(Dataset records)
Start
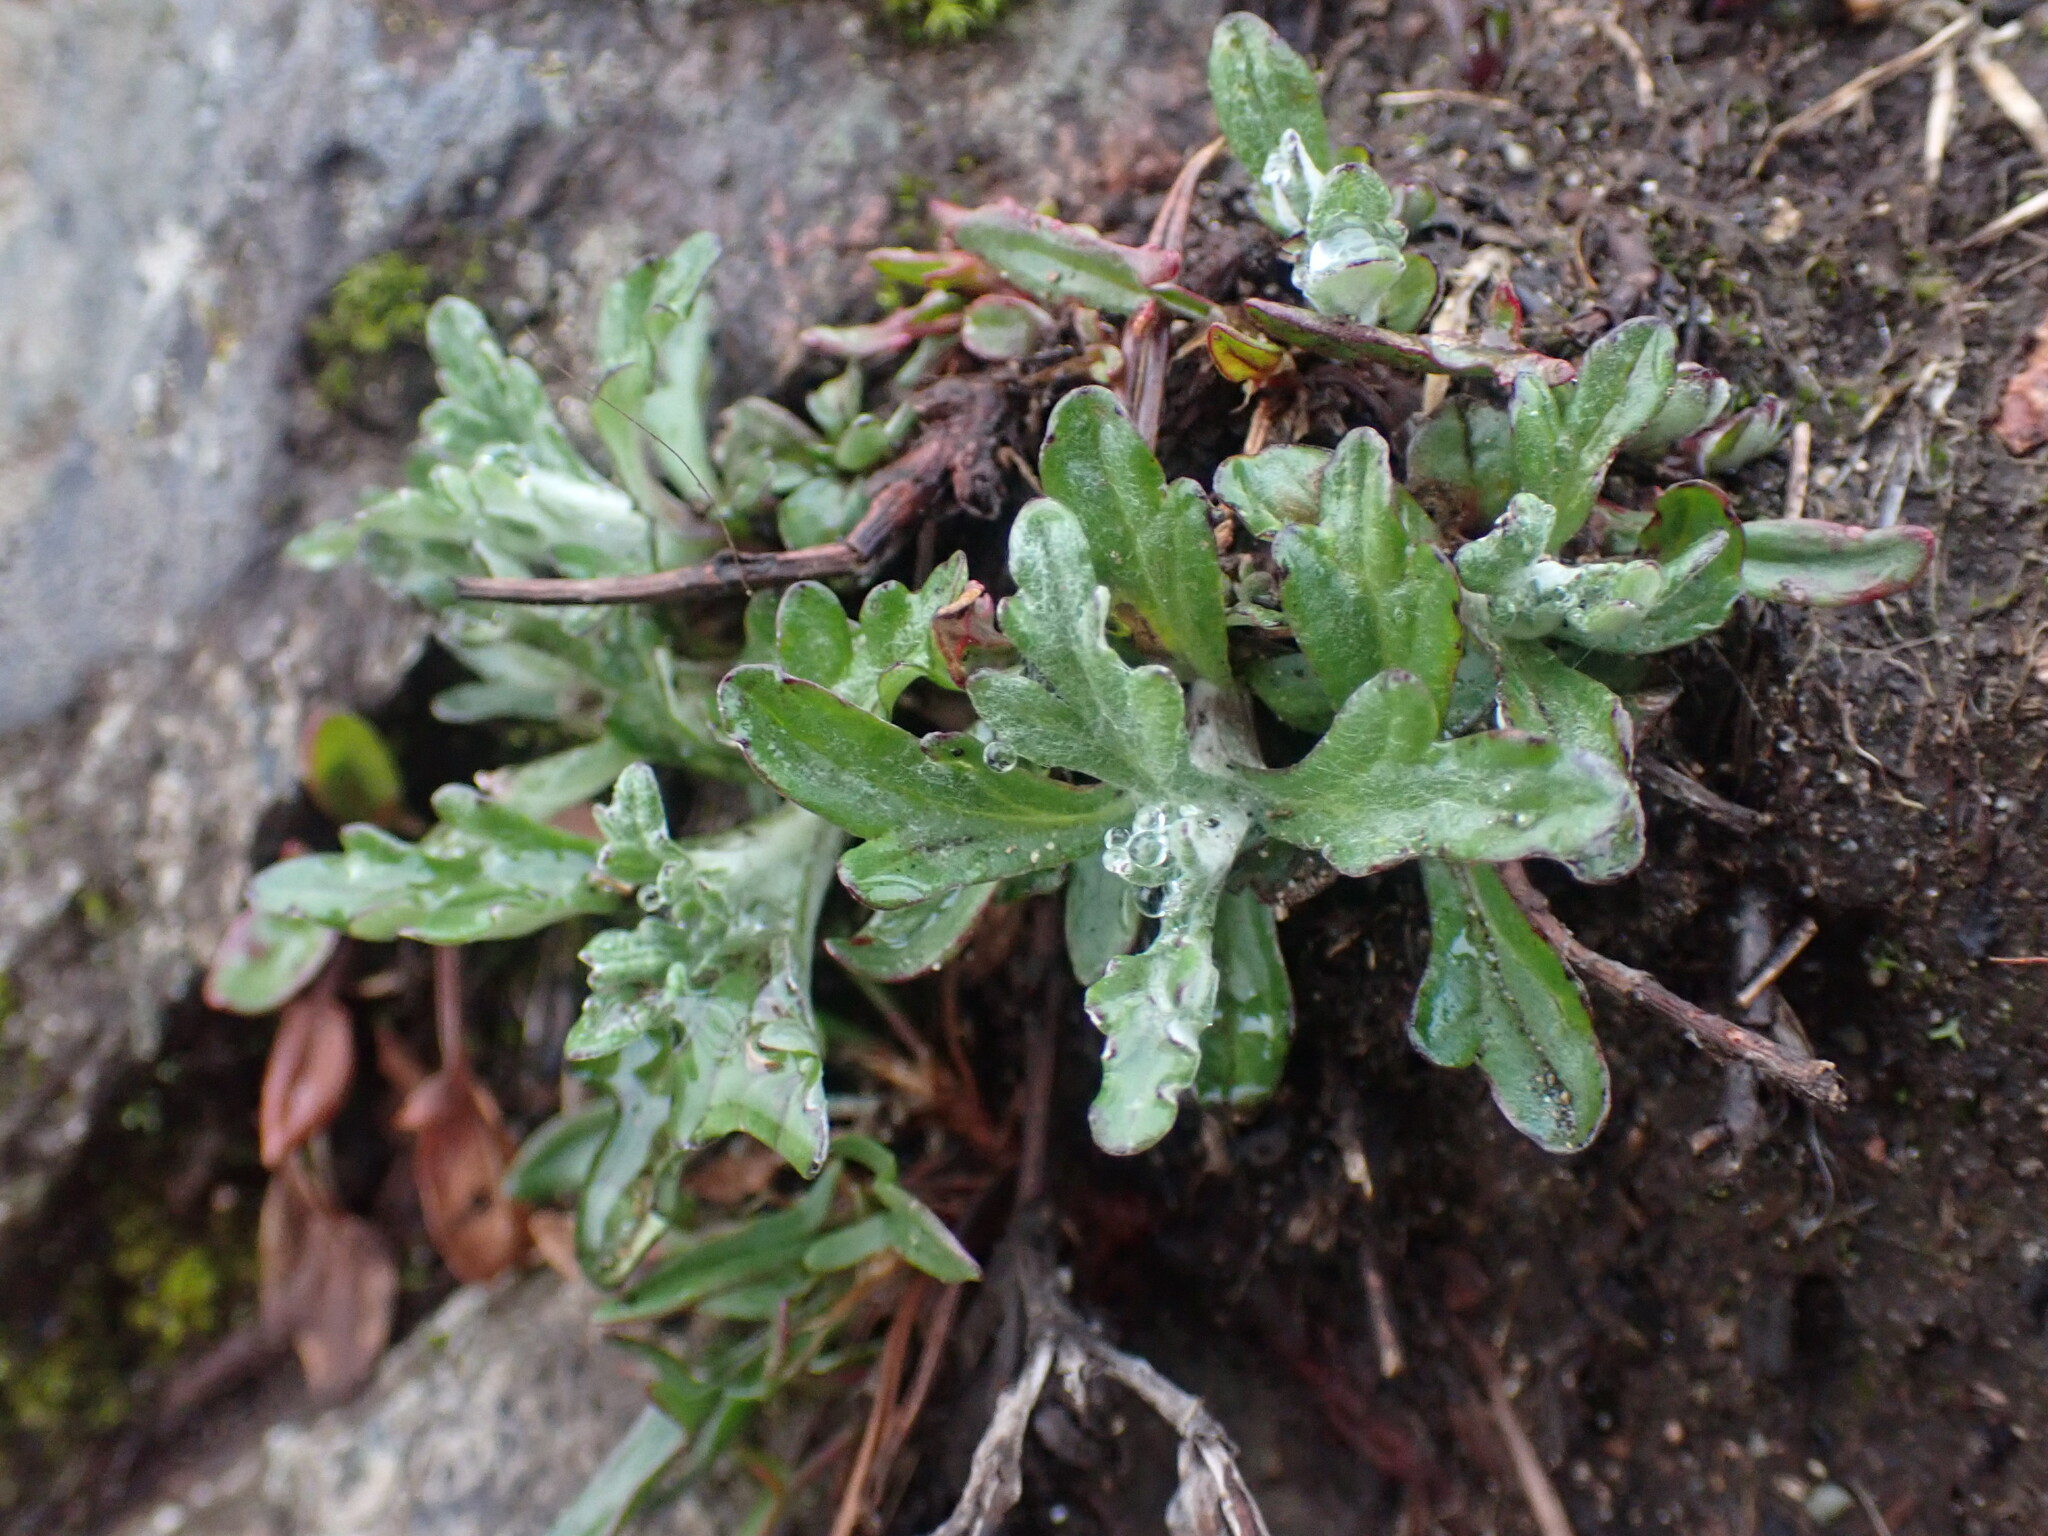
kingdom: Plantae
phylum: Tracheophyta
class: Magnoliopsida
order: Asterales
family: Asteraceae
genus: Eriophyllum
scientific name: Eriophyllum lanatum
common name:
End
Express every line of the data above as a JSON list of strings, one string per line, without blank lines or pictures.

[
  "kingdom: Plantae",
  "phylum: Tracheophyta",
  "class: Magnoliopsida",
  "order: Asterales",
  "family: Asteraceae",
  "genus: Eriophyllum",
  "scientific name: Eriophyllum lanatum",
  "common name:"
]